EXERCISE INSTRUCTIONS:
Your task is to transcribe, word for word, the line containing "html: <span>*TWG on" and all lines that follow it to the end of the entries. Leave out the pictures.

┌─ EXTRACTED RECORDS

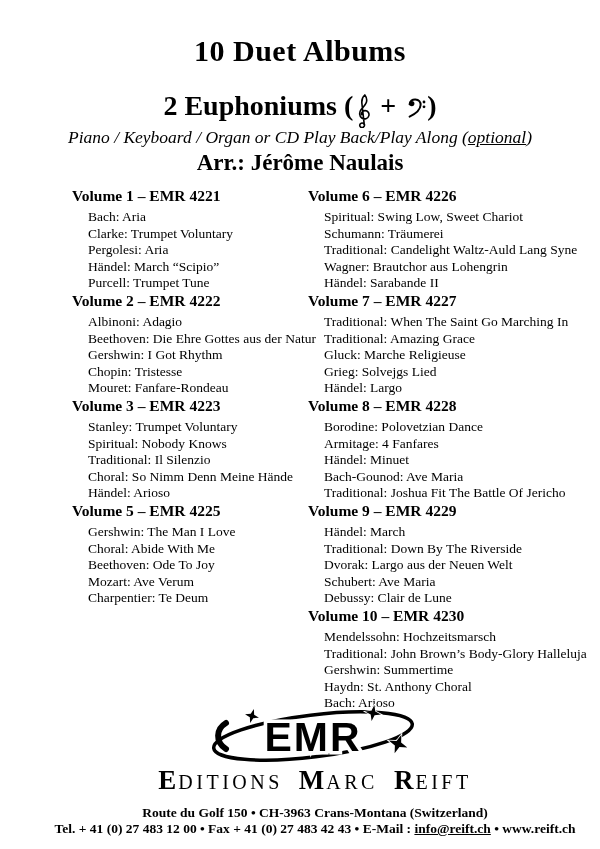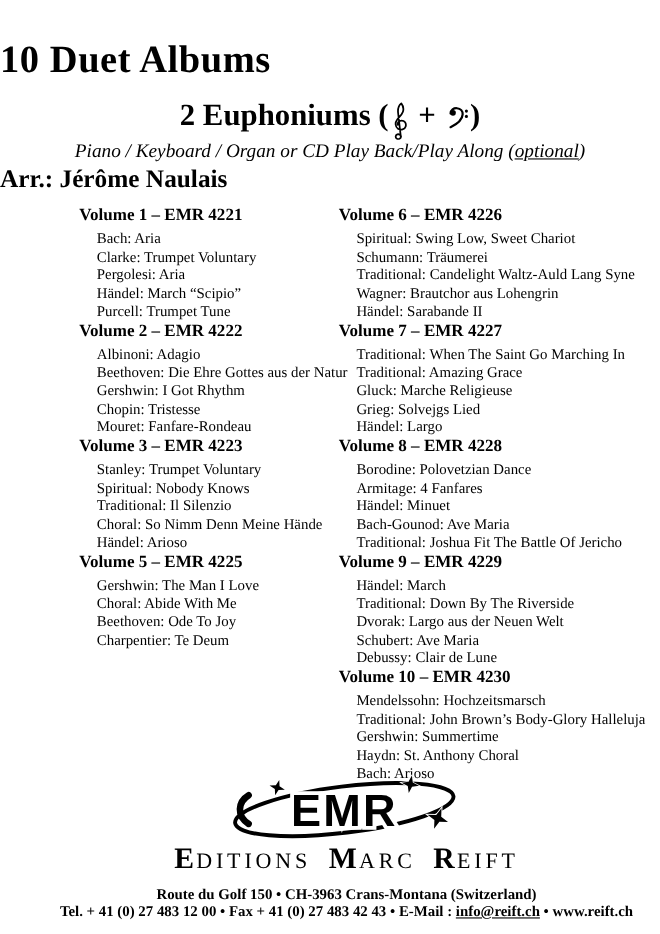"10 Duet Albums" .title { font-size: 35px -> 30px; text-align: none -> center }
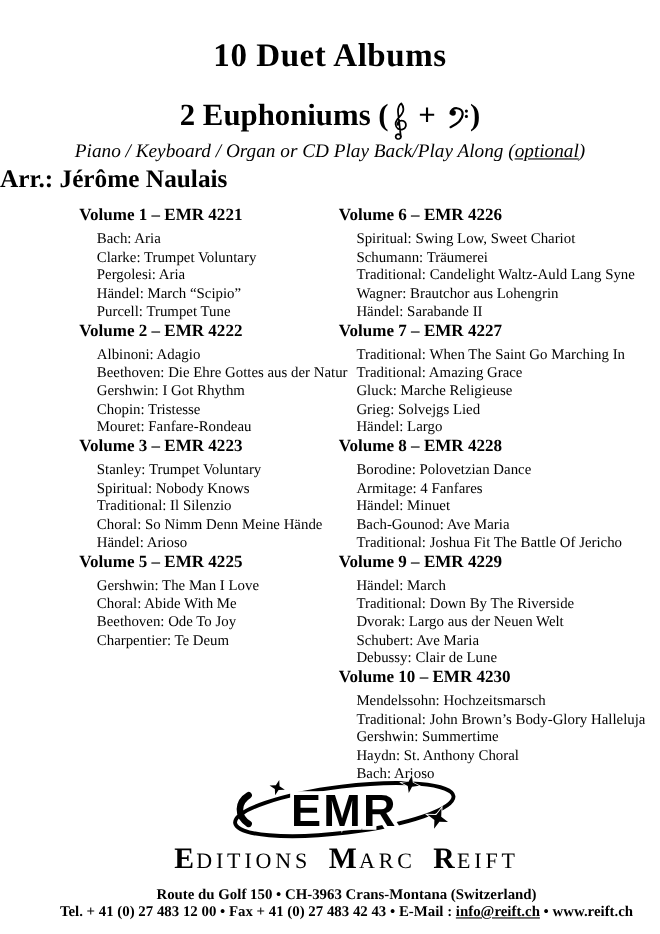"Arr.: Jérôme Naulais" .arranger { text-align: none -> center }
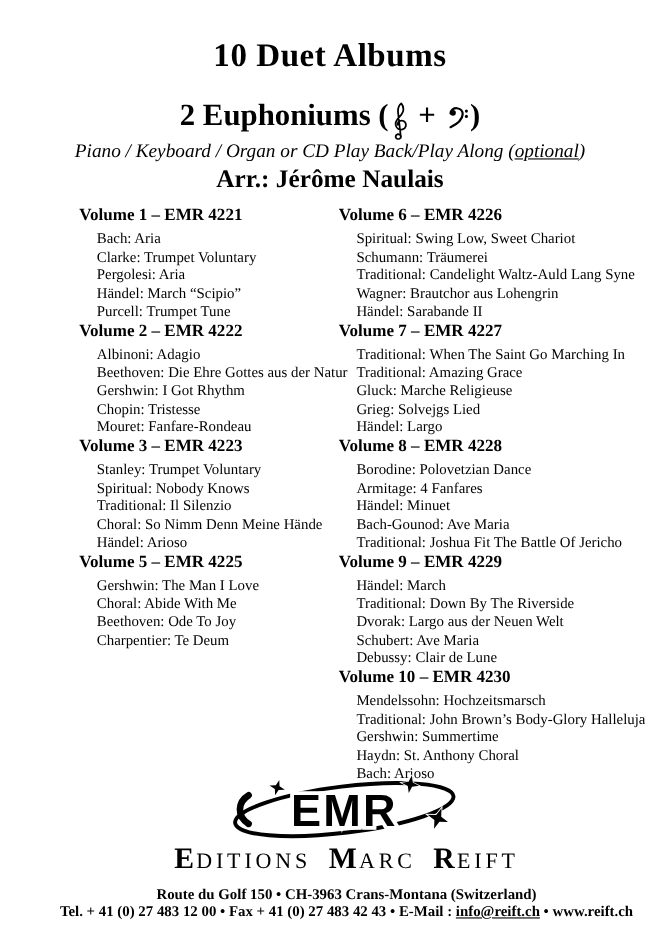"Mozart: Ave Verum" div.track { html: none -> <div>Mozart: Ave Verum</div> }
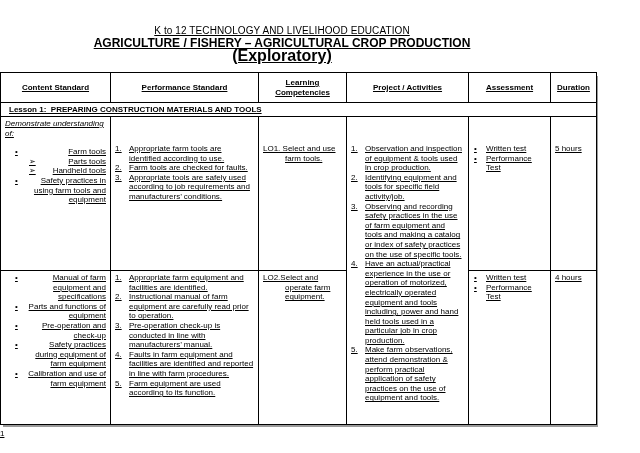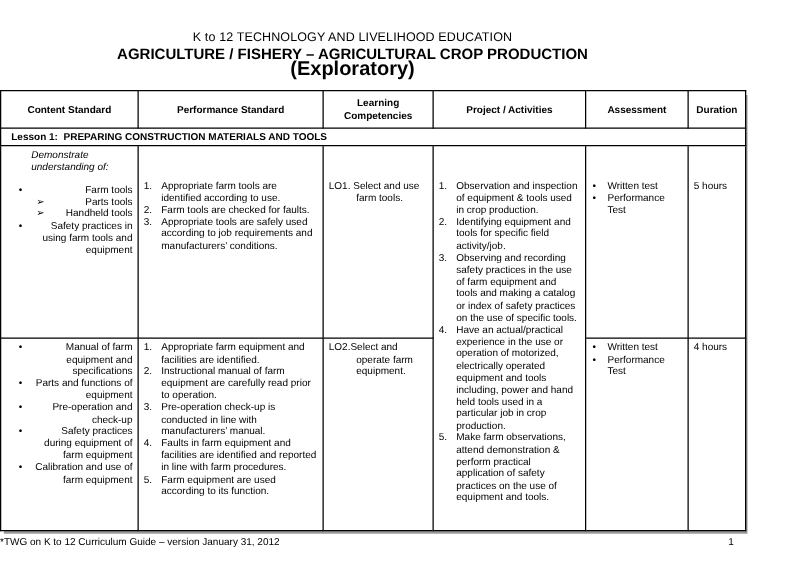"K to 12 TECHNOLOGY AND" .page { text-decoration: none -> underline }
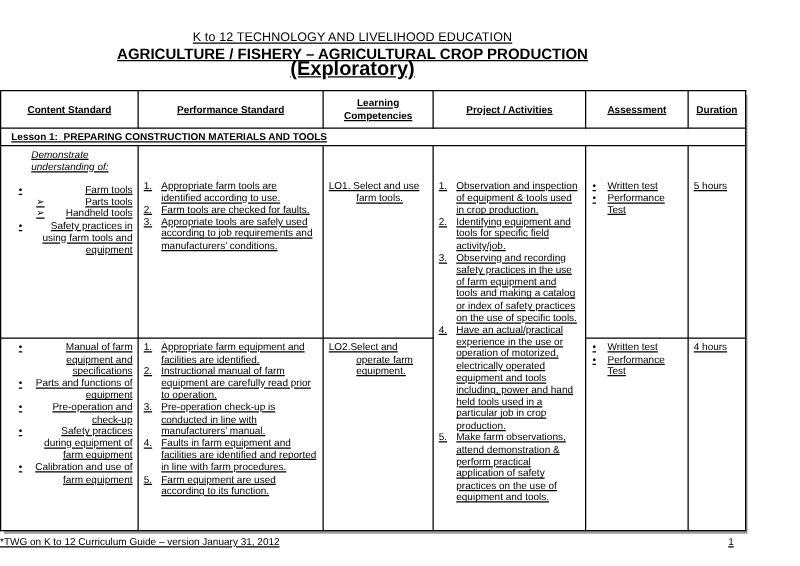"Demonstrate understanding of:" .intro { margin-left: 20px -> none }
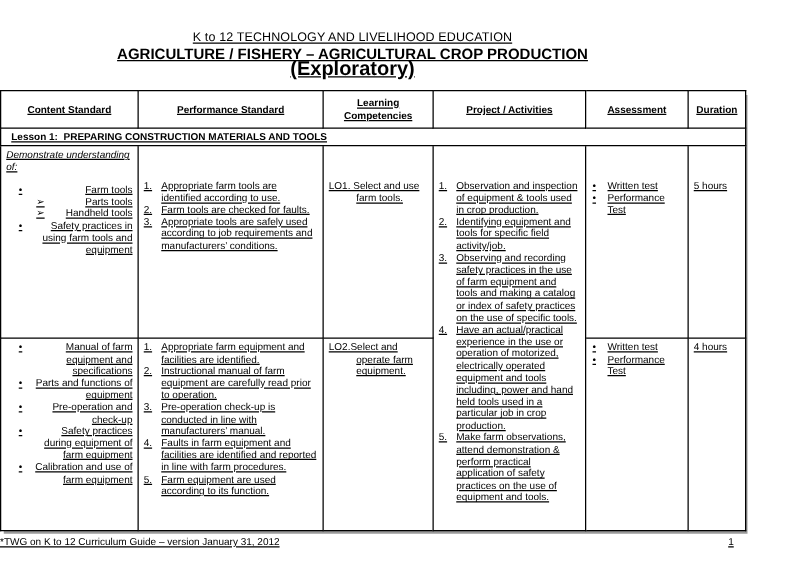"*TWG on K to 12" span { html: <span>*TWG on K to 12 Curriculum Guide – version January 31, 2012</span> -> none }
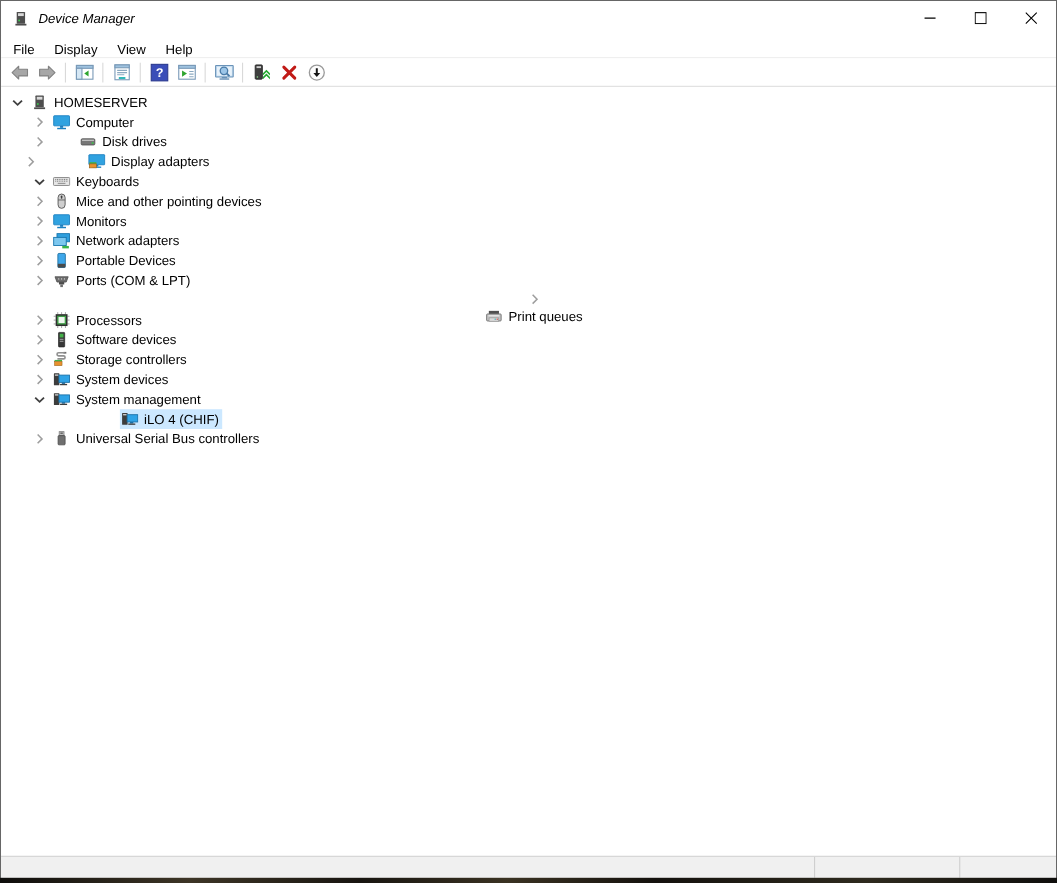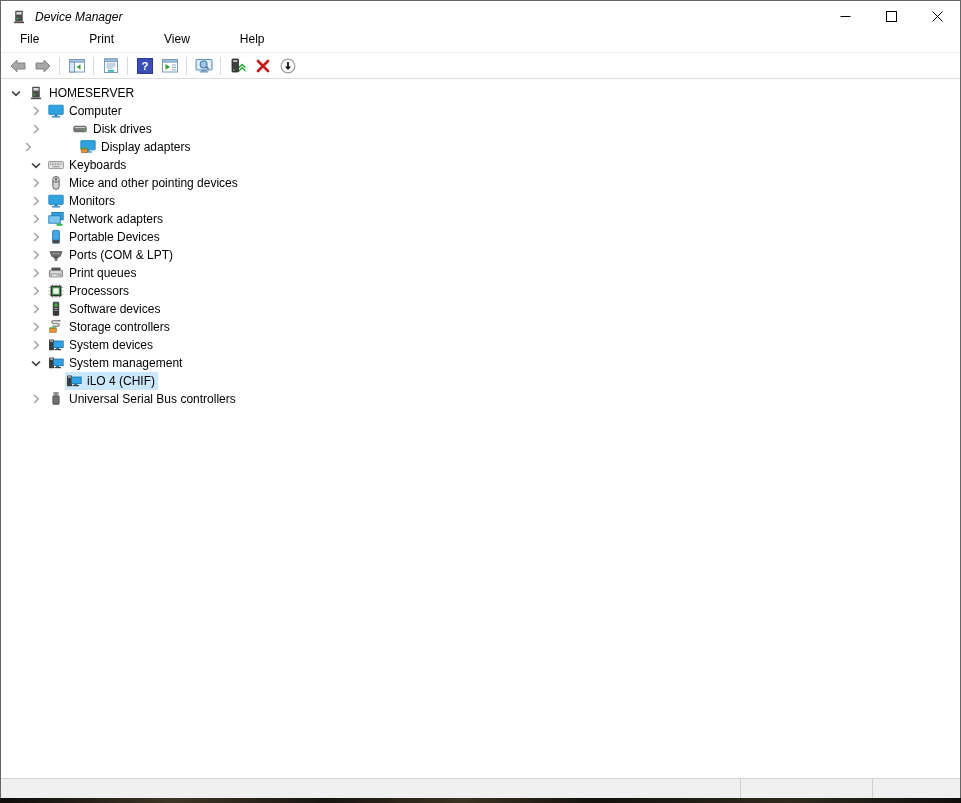"File" .menubar { align-items: flex-start -> flex-end; gap: 32px -> none; padding-left: 10px -> 2px }
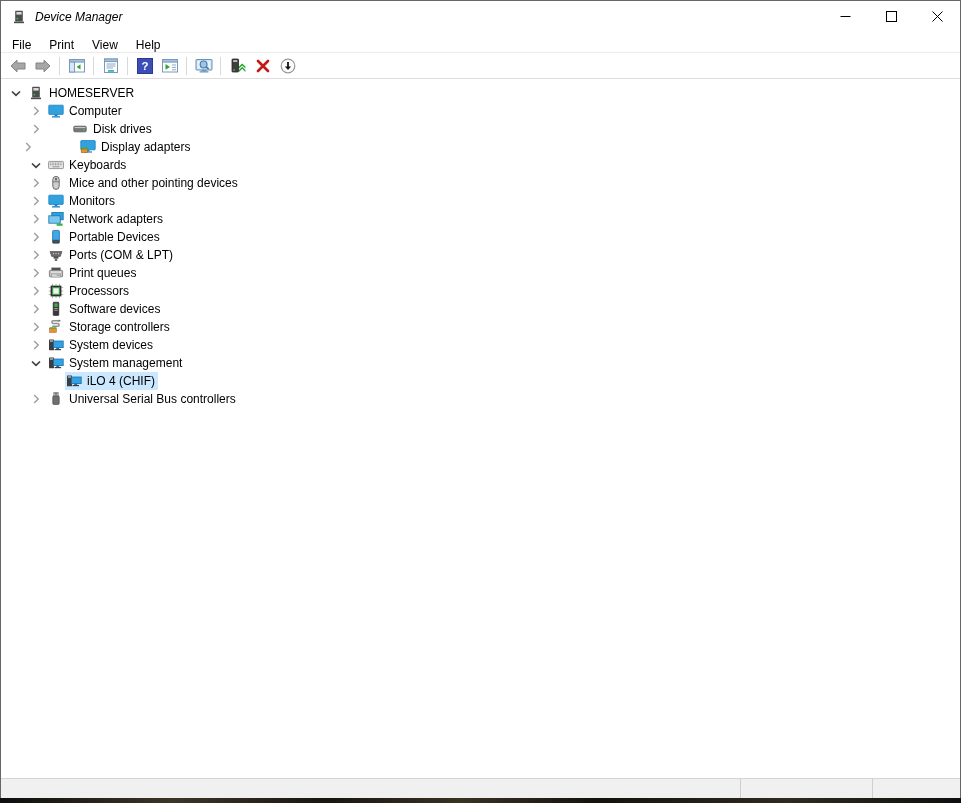"Print" span.menu-item { text: Print -> Display }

└─

FINAL ANSWER:
"*TWG on K to 12" span { html: <span>*TWG on K to 12 Curriculum Guide – version January 31, 2012</span> -> none }
"File" .menubar { align-items: flex-start -> flex-end; gap: 32px -> none; padding-left: 10px -> 2px }
"Print" span.menu-item { text: Print -> Display }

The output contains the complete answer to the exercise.